Protecting/Insulating yourself from Machiavellianism (willingness to manipulate and deceive others), Narcissism (egotism and self-obsession), Psychopathy (lack of remorse and empathy), Sadism (pleasure in suffering of others)


* identifying when people are lying to you

* identifying weakness: embarrassment, offense, narcissism, intimidation, hostility (I am deliberately excluding fear from this list)

* writing

* personal finances/accounting

* product design: accessibility, usability, performance, engagement, organization (I am deliberately excluding vanity from this list)

* emergency car repair

* house maintenance

* horticulture

* accuracy with a rifle

* philosophy

* history

* homeopathy (plant chemistry kind, not the pseudo science kind)

* leadership

* listening

* benevolence

* maintaining a healthy marriage

* honesty

* automation


Granted, from SciFi, but I have found this to be fairly inspirational:

> A human being should be able to change a diaper, plan an invasion, butcher a hog, conn a ship, design a building, write a sonnet, balance accounts, build a wall, set a bone, comfort the dying, take orders, give orders, cooperate, act alone, solve equations, analyse a new problem, pitch manure, program a computer, cook a tasty meal, fight efficiently, die gallantly. Specialization is for insects.

(https://en.m.wikipedia.org/wiki/Competent_man)


Change a diaper? Done!

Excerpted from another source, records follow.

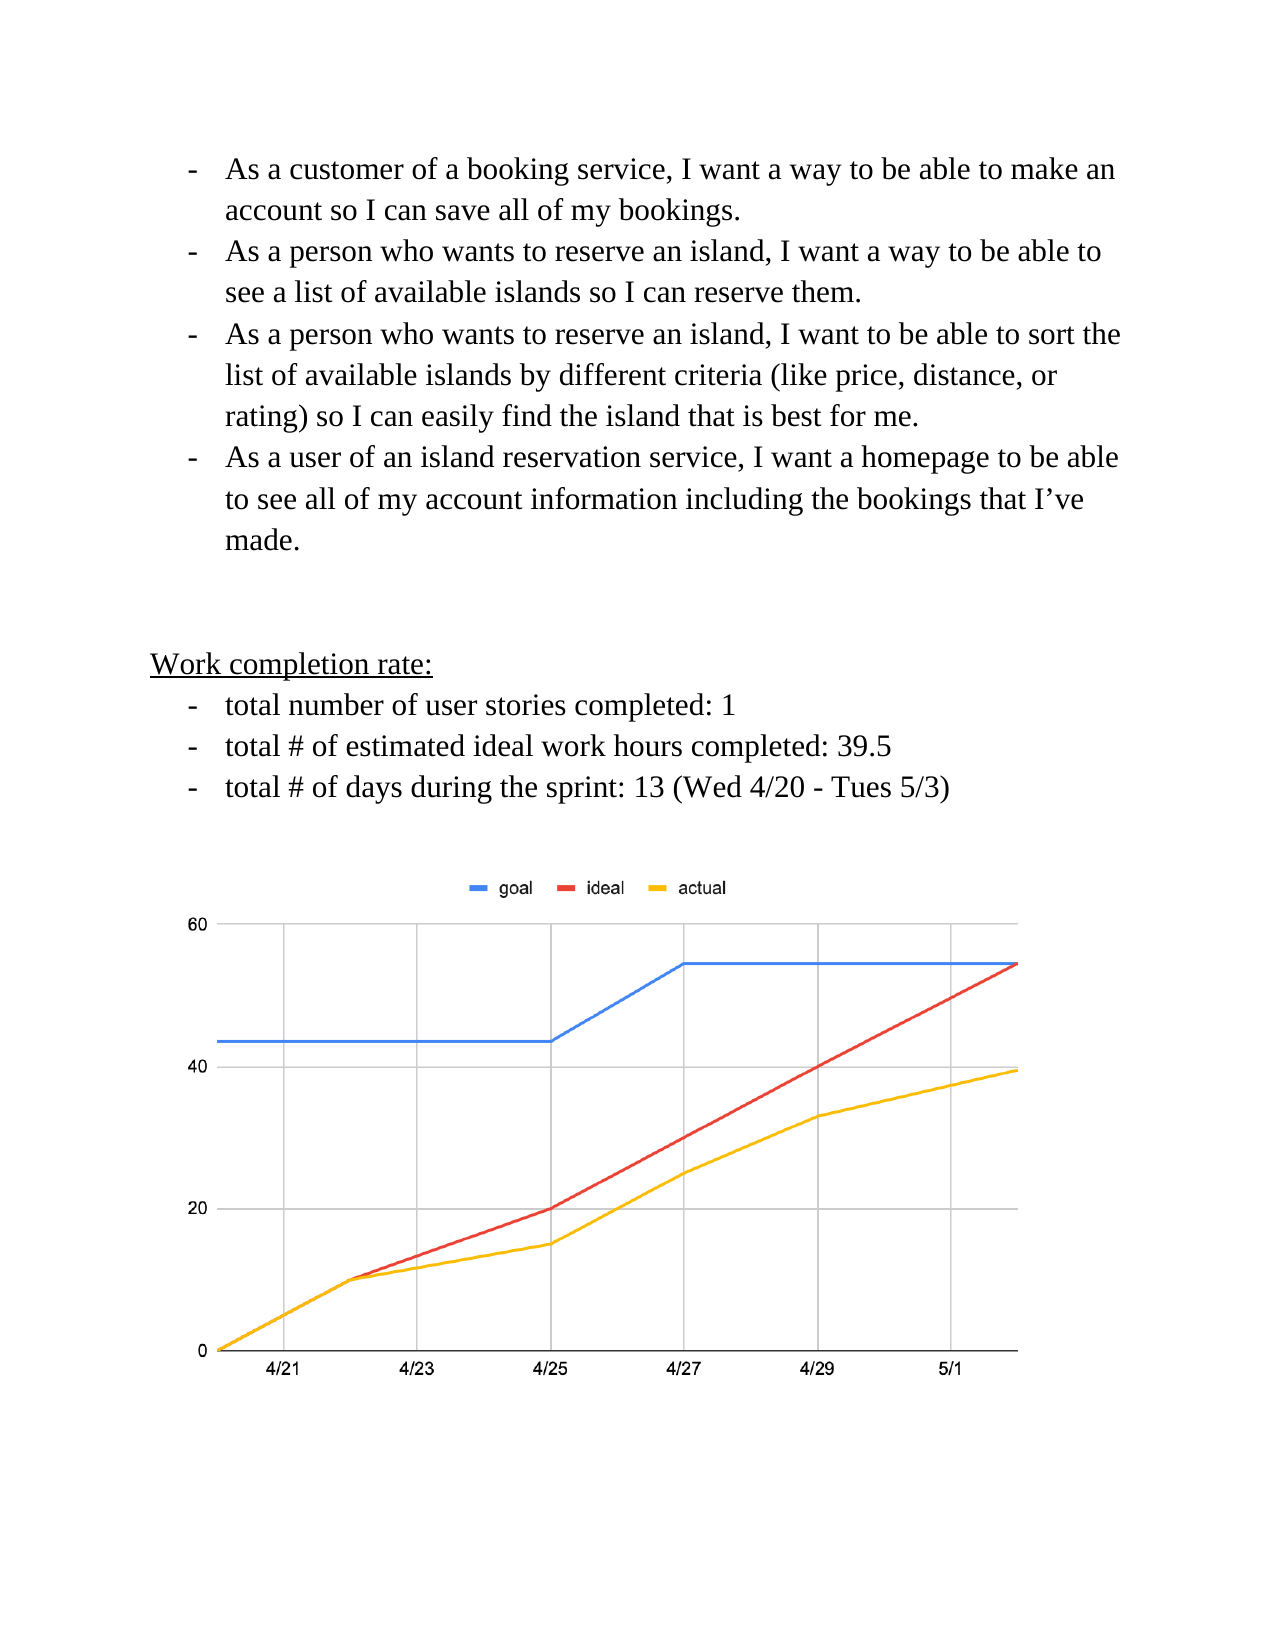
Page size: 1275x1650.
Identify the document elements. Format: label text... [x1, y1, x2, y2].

list As a customer of a booking service, I want a way to be able to make an account so I can save all of my bookings. [187, 150, 1125, 227]
list total # of days during the sprint: 13 (Wed 4/20 - Tues 5/3) [187, 769, 1125, 805]
list total number of user stories completed: 1 [187, 686, 1125, 722]
list As a person who wants to reserve an island, I want to be able to sort the list of available islands by different criteria (like price, distance, or rating) so I can easily find the island that is best for me. [187, 315, 1125, 433]
list As a person who wants to reserve an island, I want a way to be able to see a list of available islands so I can reserve them. [187, 232, 1125, 310]
list As a user of an island reservation service, I want a homepage to be able to see all of my account information including the bookings that I’ve made. [187, 439, 1125, 557]
picture [150, 851, 1045, 1405]
text Work completion rate: [150, 645, 1125, 681]
list total # of estimated ideal work hours completed: 39.5 [187, 727, 1125, 763]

Plan an invasion? No. Butcher a hog? No way, I like pigs. Conn a ship? Would like to try. Is learning to fly helicopters an acceptable substitute? (By far the most difficult thing I've ever done - building a pipe organ was kid's play in comparison.) Design a building? How about a tree house? Write a sonnet? No. Balance accounts? Terrible - ask my bank manager. Build a wall? No. Set a bone? No. Comfort the dying? No. Take/Give orders? Yes. Cooperate? With whom/what? Act alone? Yep. Solve equations? Never could do that. Analyse a new problem? Constantly. Pitch manure? Yes, I really have done this. Not recommended. Program a computer? My job. Cook a tasty meal? My chicken curry is world famous! Fight efficiently? Not sure what that means. Die gallantly? Not yet.